Andromma raffrayi

Scientific classification
- Kingdom: Animalia
- Phylum: Arthropoda
- Subphylum: Chelicerata
- Class: Arachnida
- Order: Araneae
- Infraorder: Araneomorphae
- Family: Liocranidae
- Genus: Andromma
- Species: A. raffrayi
- Binomial name: Andromma raffrayi Simon, 1899
- Synonyms: Andromma raffrayi inhacorense Lessert, 1936 ;

= Andromma raffrayi =

- Authority: Simon, 1899

Species of spider

Andromma raffrayi is a species of spider in the family Liocranidae. It is endemic to South Africa.

==Distribution==
Andromma raffrayi is found in South Africa, with records from the Eastern Cape and Western Cape provinces. Notable locations include Cape Town, the slopes of Devil's Peak in Table Mountain National Park, Stellenbosch, and Willowmore.

==Habitat and ecology==
The species inhabits Fynbos and Thicket biomes at altitudes ranging from 5 to 861 m above sea level.
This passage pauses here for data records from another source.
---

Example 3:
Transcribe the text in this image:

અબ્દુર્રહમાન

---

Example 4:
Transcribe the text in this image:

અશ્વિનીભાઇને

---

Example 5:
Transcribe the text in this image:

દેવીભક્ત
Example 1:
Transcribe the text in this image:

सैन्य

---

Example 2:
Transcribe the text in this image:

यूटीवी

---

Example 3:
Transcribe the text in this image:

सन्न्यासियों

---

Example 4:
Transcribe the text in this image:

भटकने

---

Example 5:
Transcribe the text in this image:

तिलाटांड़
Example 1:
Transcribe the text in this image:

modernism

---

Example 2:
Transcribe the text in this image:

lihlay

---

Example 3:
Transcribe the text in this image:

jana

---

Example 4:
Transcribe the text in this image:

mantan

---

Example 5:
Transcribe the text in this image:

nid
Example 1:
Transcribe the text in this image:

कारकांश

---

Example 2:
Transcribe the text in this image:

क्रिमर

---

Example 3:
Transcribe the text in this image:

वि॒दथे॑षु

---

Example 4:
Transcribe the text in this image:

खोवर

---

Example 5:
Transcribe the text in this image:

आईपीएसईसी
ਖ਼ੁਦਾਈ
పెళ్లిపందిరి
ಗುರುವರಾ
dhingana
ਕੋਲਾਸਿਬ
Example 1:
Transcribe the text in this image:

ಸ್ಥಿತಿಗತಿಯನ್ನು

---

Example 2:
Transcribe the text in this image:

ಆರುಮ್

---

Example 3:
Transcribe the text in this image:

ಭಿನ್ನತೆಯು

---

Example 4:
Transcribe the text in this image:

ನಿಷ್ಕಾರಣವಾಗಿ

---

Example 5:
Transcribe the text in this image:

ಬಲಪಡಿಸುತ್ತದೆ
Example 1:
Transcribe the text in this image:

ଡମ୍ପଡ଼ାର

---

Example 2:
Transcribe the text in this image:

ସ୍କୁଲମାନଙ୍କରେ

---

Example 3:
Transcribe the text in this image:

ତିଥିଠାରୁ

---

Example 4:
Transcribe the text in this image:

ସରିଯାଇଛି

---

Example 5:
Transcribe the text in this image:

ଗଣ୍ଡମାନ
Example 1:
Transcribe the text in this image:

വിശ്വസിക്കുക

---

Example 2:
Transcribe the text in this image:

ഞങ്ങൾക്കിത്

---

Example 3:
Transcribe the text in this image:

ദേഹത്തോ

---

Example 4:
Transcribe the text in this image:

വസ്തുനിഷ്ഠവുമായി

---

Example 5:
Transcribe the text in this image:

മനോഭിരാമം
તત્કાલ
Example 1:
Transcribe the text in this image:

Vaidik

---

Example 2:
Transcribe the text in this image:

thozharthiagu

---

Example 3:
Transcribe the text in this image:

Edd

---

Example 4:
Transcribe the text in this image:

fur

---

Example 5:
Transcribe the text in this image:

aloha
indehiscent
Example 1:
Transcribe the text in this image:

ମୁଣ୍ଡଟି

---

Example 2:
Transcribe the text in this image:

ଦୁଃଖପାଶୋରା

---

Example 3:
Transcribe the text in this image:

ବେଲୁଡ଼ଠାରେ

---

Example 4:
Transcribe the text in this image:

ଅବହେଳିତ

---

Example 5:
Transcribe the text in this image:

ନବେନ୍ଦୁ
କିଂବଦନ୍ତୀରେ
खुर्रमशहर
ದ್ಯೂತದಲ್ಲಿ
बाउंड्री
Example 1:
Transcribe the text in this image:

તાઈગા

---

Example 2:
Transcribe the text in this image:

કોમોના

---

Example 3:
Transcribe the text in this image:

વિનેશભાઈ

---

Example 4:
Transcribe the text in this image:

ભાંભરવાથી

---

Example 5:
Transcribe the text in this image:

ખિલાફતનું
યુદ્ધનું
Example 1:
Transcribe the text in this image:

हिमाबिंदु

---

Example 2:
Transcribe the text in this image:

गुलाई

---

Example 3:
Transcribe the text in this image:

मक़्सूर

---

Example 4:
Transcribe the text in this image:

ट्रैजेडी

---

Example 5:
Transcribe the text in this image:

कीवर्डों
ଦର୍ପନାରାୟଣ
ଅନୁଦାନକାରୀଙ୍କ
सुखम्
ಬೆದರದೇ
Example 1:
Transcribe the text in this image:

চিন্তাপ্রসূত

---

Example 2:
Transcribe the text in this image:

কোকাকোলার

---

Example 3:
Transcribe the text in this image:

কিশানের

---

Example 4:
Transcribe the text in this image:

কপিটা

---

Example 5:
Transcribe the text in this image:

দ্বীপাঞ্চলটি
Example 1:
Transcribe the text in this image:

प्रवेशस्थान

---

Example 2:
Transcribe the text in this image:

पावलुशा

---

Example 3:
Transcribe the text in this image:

These free-living ground-dwelling spiders have been found in association with ant colonies, with Tucker (1923) collecting males and females from nests of Plagiolepis custodiens ants in the Western Cape Province.

==Description==

Andromma raffrayi is known from both sexes.

==Conservation==
Andromma raffrayi is listed as Data Deficient due to limited knowledge of its distribution range. The species has been recorded from only a few specimens across two provinces, and more sampling is needed to determine its true range and conservation status. It is currently protected within Table Mountain National Park.

==Taxonomy==
The species was originally described by Eugène Simon in 1899, with the type locality given only as "Bonae Spei" (Cape of Good Hope) without exact coordinates. The subspecies Andromma raffrayi inhacorense was described by Lessert in 1936 from Inhacoro, Mozambique, but was later synonymized with the nominate form by Bosselaers & Jocqué in 2022.